Катя опять качает головой, а потом обращается ко мне:
– Чего сидишь? Иди! Пока Семеныч не вернулся и не свернул вашу затею.
Семеныч – главврач этой психлечебницы. Хотя он сам считает, что это не так, это – санаторий. Ага, с колючим забором и решетками на окнах. Это наш корпус для стабильных и в большей части для платных пациентов, нам даже разрешено свободно перемещаться по периметру, гулять в саду. А вот в том корпусе, что стоит чуть дальше, прячась за ветками молодых сосен, точно держат тех, кто психически не стабилен. Иногда по ночам оттуда доносятся крики. И в них только боли. Столько страхов и страданий.

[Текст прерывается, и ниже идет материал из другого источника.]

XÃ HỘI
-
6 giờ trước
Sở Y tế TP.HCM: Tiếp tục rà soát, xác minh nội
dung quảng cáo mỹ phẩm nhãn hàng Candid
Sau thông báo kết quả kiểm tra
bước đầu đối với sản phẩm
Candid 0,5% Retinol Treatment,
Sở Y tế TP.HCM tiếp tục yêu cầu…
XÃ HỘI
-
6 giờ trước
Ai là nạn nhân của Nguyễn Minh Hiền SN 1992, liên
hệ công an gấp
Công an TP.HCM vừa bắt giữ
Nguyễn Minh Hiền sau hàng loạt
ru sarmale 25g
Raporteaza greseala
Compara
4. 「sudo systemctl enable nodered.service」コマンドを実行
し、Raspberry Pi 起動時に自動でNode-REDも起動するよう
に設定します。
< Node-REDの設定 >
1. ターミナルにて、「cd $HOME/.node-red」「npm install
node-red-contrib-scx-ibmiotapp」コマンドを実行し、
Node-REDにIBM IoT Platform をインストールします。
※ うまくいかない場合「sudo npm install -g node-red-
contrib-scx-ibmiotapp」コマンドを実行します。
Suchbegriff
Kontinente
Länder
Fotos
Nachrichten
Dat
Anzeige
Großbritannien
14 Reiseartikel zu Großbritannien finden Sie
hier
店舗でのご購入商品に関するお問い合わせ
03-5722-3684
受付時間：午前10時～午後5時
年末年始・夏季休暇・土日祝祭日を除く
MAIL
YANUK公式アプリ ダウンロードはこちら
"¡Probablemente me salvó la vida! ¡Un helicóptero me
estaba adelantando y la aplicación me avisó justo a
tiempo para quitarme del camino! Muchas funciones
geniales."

Мои по сравнению с ними – ничто.
Я поднимаюсь с места и делаю неуверенный шаг к нашему корпусу. Смотрю на пожилую женщину, так же прямо оставшуюся сидеть за столом.
– Давай-давай, – подбадривает меня Раиса Ивановна. – Я уверена, так тебя быстрей найдут. Просто иногда люди не знают, что нужно искать.